» Tareas escritas:
• A. Según el extracto sobre Batallas, ¿qué temperatura máxima se registró en septiembre hace cuatro años?
• B. Indica si cada afirmación coincide con el extracto sobre Batallas y respalda cada respuesta con una cita textual: (i) el mes más cálido en Batallas suele ser noviembre; (ii) el 80% de la quinua producida se destina al autoconsumo; (iii) el lugar de almacenaje de Cipriana Quispe y Calixto Alanoca está hecho de barro.
• C. Enumera todas las comunidades de Batallas que participan en el proyecto, según el extracto sobre Batallas.

» Extracto del documento:
◇ ◇ ◇ ◇ ◇ ◇ ◇

Las lluvias han disminuido y se han hecho frecuentes las heladas, granizadas y plagas, efectos del cambio climático que se notan, también, en los achachilas de la cordillera: cada vez están menos blancos. Insectos, gusanos y otros pequeños animales de tierras más bajas han subido hasta aquí con la crecida de las temperaturas. En definitiva, todo un cóctel de condiciones adversas para los cultivos y para quienes dependen de ellos.
El mes más cálido en el municipio de Batallas suele ser noviembre. En 1991, los termómetros llegaron a marcar 16°C de máxima; en 2010, tres grados más.
Aunque el aumento más llamativo es el que muestran las temperaturas de septiembre: en 1991, la máxima era de 12°C. Hace cuatro años se alcanzaron los 19°C.
La quinua, el haba y la papa son cultivos fundamentales en esta zona. En el caso del grano andino, el 64% de lo producido se destina al autoconsumo de la familia productora; es del 80% cuando se trata de haba. En cuanto al tubérculo por excelencia del altiplano, solo el 21% de lo cultivado es para la venta, según datos proporcionados por CARE Bolivia, que ejecuta el proyecto Adaptación al Impacto del Retroceso Acelerado de Glaciares en los Andes Tropicales con financiación del Banco Mundial y de Cosude (Cooperación Suiza). En él participan ocho comunidades de Batallas: Jichurasi, Pairumani, Estancia, Corqueamaya, Catacora, Yaurichambi, Pariri y Chirapaca. Para afrontar los cambios del calentamiento globla, los lugareños, entre otras medidas, han construido silos para conservar las papas para el autoconsumo y las que servirán de semillas.
Cipriana Quispe y Calixto Alanoca son un matrimonio de Pariri que participa en el proyecto. Su lugar de almacenaje está hecho de barro y tiene rejillas para la ventilación. Les ha costado Bs 1.200. “Las papas se mantienen frías y no les sales brotes, que les quitan fuerza”, explican entre los dos. Encima de ellas ponen koa, planta de la zona que es repelente natural. Aquí también conservan, en un tanque metálico para alejarla de los roedores, la quinua.
Hace 15 años, cada familia tenía varios tipos de papas. Ahora, una cultiva, como máximo, cinco variedades, según Grover Mamani, de CARE Bolivia. Y no todas son resistentes a los cambios climáticos, como la phiña kati, cada vez más difícil de encontrar, ideal para acompañar el pescado o comerla con queso, explica una mujer joven. Es Elena Apaza, una agricultora custodia de la agrobiodiversidad, como sus compañeras, Petrona Apaza y Brígida Chuima. Ellas están encargadas de recuperar y conservar las distintas variedades no solo de papa, también de haba, maíz, quinua, avena... Y de buscar aquellos tipos que sean resistentes a las variaciones consecuencia del cambio climático. Aunque ahora el maíz es uno de los cultivos de la zona, hace 50 años no crecía aquí, según los comentarios de los abuelos, cuenta Elena.

◇ ◇ ◇ ◇ ◇ ◇ ◇

» Registros listados:

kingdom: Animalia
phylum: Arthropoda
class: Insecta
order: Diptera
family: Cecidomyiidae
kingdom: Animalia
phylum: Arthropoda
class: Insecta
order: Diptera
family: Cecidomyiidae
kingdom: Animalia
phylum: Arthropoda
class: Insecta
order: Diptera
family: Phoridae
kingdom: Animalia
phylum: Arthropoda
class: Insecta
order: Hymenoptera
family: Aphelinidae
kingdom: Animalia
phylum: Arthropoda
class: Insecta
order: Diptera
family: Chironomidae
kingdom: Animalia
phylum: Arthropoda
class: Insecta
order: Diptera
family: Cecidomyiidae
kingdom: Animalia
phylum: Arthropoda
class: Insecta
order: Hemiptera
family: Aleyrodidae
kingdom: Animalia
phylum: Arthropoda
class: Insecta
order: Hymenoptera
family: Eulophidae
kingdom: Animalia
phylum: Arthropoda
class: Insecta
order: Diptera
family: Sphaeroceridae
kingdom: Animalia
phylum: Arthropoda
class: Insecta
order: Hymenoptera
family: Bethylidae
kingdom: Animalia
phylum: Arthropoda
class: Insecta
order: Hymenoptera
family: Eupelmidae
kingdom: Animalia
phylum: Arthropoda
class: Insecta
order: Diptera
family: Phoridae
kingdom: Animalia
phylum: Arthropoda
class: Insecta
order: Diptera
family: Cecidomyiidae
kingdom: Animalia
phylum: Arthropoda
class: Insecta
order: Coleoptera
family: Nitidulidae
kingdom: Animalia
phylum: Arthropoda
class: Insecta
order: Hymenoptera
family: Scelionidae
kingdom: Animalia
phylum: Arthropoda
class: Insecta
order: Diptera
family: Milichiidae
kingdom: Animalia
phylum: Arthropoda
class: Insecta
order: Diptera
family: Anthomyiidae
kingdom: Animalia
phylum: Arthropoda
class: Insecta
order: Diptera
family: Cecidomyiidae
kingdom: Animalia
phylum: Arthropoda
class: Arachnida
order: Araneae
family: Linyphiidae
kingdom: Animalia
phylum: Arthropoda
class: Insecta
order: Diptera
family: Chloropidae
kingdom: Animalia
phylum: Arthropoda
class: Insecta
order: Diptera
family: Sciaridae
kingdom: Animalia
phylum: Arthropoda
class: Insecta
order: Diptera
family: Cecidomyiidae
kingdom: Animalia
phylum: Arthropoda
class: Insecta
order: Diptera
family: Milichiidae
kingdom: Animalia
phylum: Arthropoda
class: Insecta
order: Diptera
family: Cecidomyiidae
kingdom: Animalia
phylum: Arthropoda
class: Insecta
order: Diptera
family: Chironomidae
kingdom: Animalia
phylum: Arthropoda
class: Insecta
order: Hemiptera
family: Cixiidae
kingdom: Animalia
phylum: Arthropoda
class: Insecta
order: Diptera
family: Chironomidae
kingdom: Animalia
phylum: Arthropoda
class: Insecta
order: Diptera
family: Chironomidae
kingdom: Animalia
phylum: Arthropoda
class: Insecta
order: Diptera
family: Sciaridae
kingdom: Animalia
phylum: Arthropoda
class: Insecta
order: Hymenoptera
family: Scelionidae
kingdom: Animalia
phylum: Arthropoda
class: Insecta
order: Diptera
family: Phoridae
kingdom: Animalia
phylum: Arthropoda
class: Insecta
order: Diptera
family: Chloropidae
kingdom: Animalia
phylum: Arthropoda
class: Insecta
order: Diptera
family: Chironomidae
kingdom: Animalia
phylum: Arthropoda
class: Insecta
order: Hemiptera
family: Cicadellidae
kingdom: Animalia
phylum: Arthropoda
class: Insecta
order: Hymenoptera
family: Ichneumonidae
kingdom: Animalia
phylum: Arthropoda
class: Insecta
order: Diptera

◇ ◇ ◇ ◇ ◇ ◇ ◇

» Soluciones por tarea:
• A. 19°C.

• B.
(i) Sí: «El mes más cálido en el municipio de Batallas suele ser noviembre».
(ii) No: «el 64% de lo producido se destina al autoconsumo de la familia productora».
(iii) Sí: «Su lugar de almacenaje está hecho de barro».

• C. Jichurasi, Pairumani, Estancia, Corqueamaya, Catacora, Yaurichambi, Pariri y Chirapaca.